|ZFIN ID: ZDB-PUB-010207-1|
Isolation, characterization, and expression analysis of zebrafish large Mafs
Kajihara, M., Kawauchi, S., Kobayashi, M., Ogino, H., Takahashi, S., and Yasuda, K.
|Source:||J. Biochem. (Tokyo) 129(1): 139-146 (Journal)|
|Registered Authors:||Kobayashi, Makoto|
|Keywords:||basic-leucine zipper (b-Zip); large Mafs; Maf recognition elements (MARE); somite; transcription factor|
|PubMed:||11134968 Full text @ J. Biochem. (Tokyo)|
Kajihara, M., Kawauchi, S., Kobayashi, M., Ogino, H., Takahashi, S., and Yasuda, K. (2001) Isolation, characterization, and expression analysis of zebrafish large Mafs. J. Biochem. (Tokyo). 129(1):139-146.

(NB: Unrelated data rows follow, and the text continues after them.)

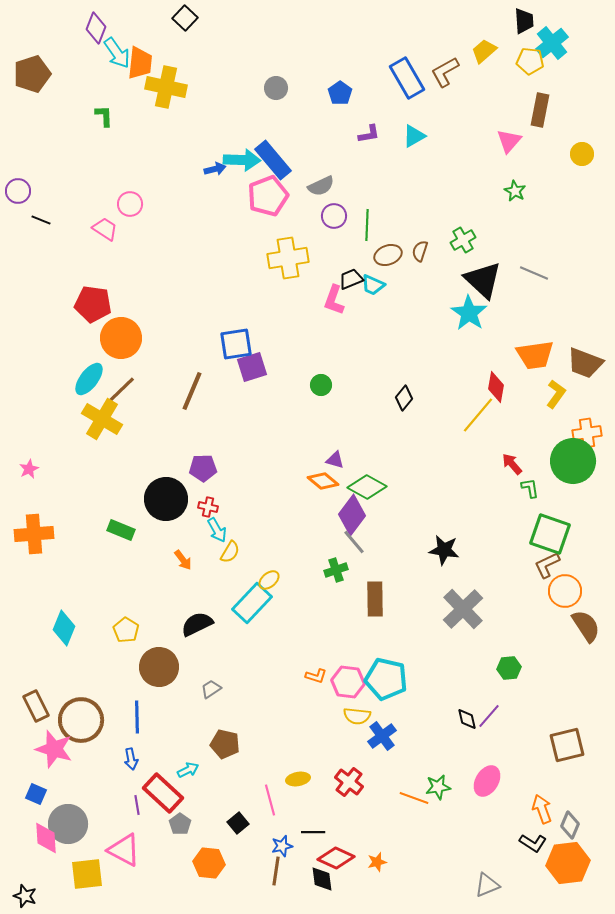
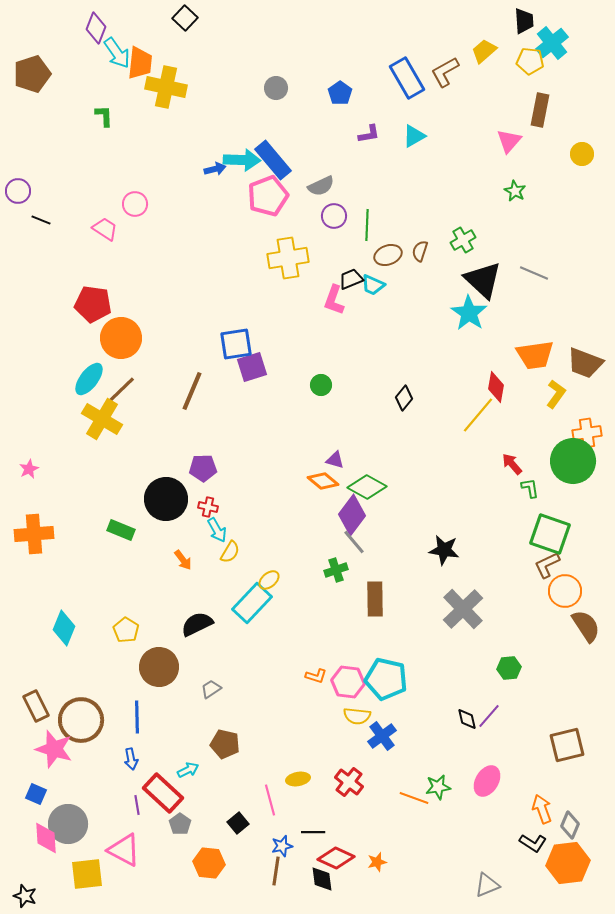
pink circle at (130, 204): moved 5 px right
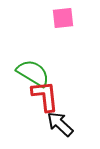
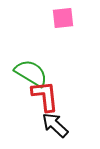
green semicircle: moved 2 px left
black arrow: moved 5 px left, 1 px down
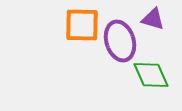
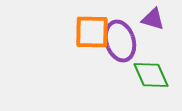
orange square: moved 10 px right, 7 px down
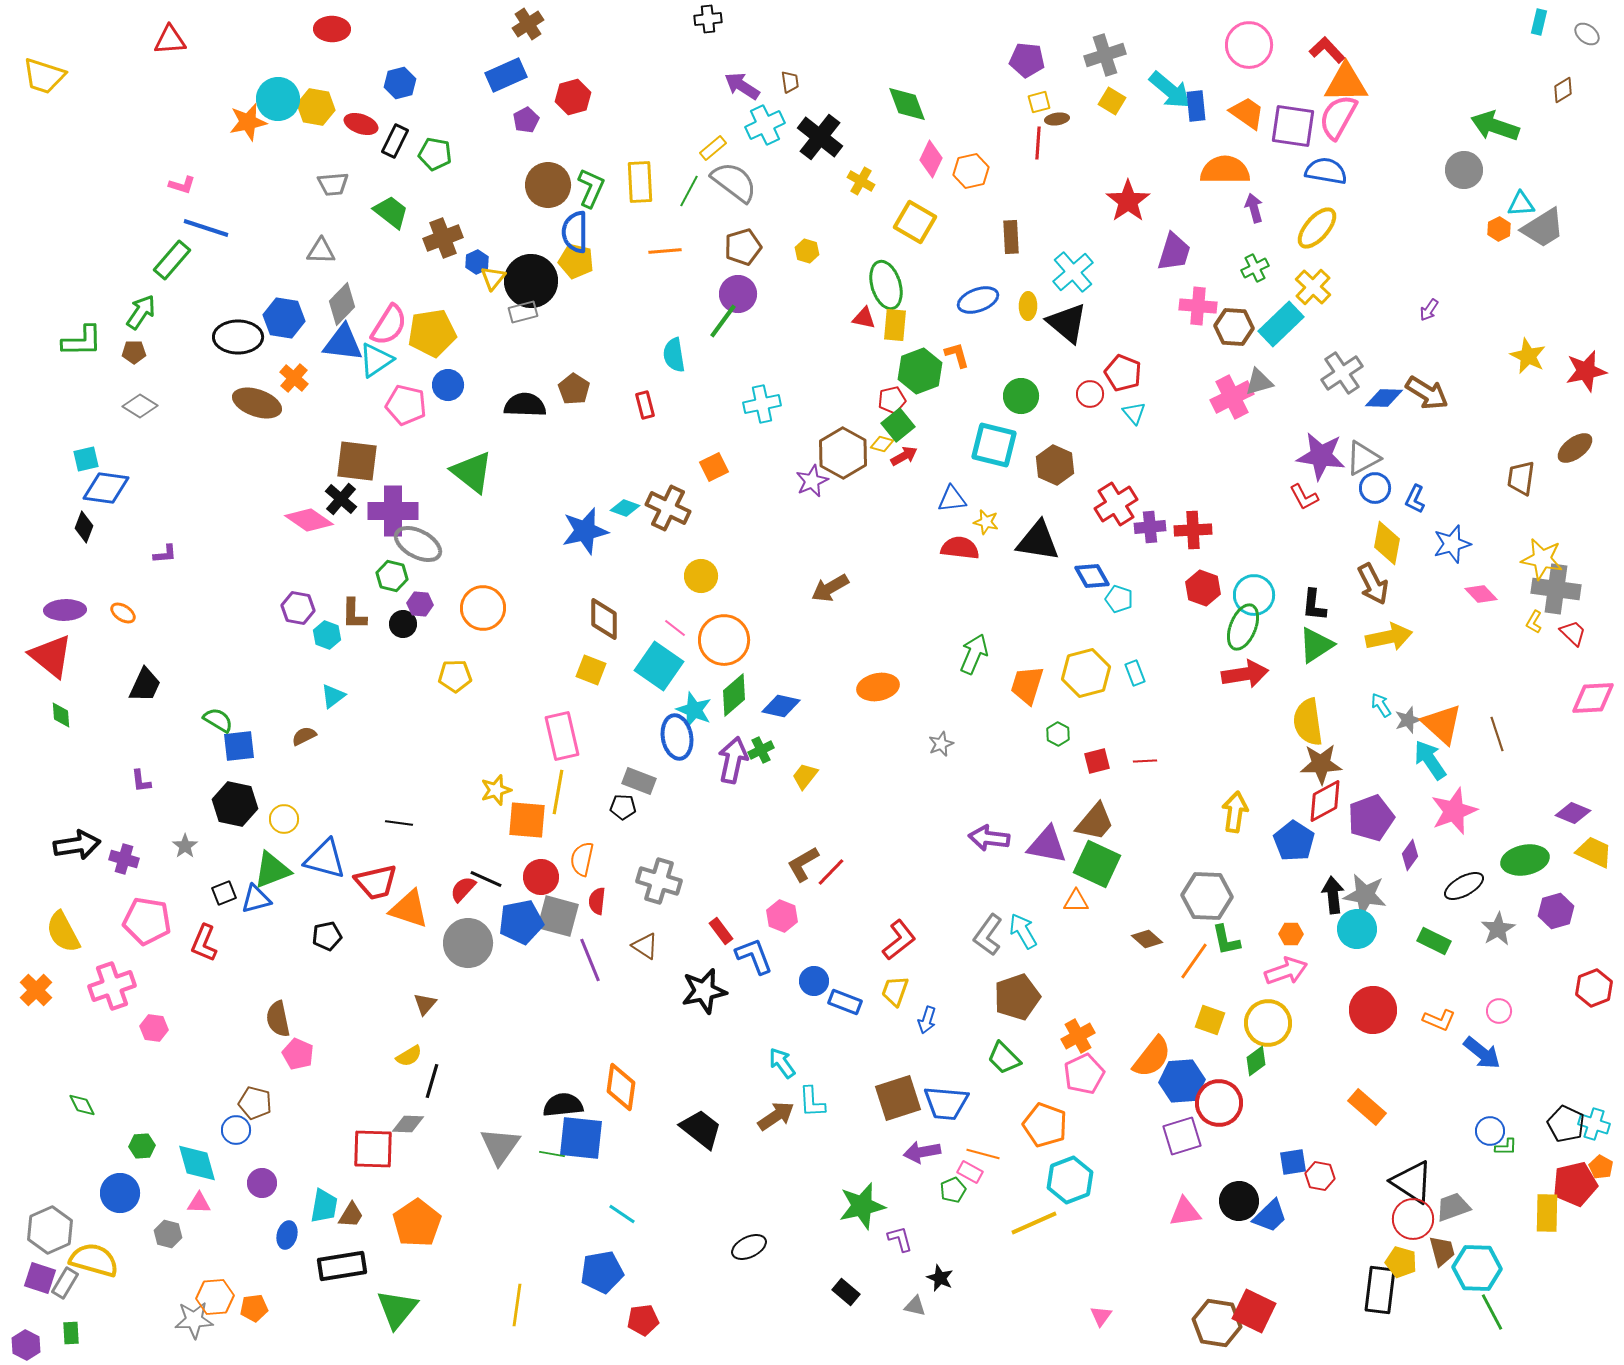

ABSTRACTLarge Maf proteins, which are members of the basic leucine zipper (b-Zip) superfamily, are involved in the determination and control of cellular differentiation. The expression patterns of various vertebrate large Maf mRNAs were described previously. Here, we report the cloning of a novel zebrafish large Maf cDNA, SMaf1 (Somite Maf1), and other zebrafish large Mafs, the N-terminus domains of which possess transactivational activity. We also analyzed the expression patterns of SMaf1 and SMaf2 (Somite Maf2)/Krml2 as well as MafB/Val and c-Maf during zebrafish embryogenesis. In particular, the robust expression of the novel SMaf1 mRNA, which overlapped that of MyoD, in somitic cells during somitogenesis was noteworthy. In addition, the expression patterns of SMaf2 and MafB in the blood-forming regions, and those of c-Maf and MafB in the lens cells showed spatial redundancy, although the temporal appearance of these genes at these sites differed. These data indicate that SMafs may play important roles in somitogenesis, and that Maf proteins may have overlapping and yet specific functions as to the determination and differentiation of cell lineages.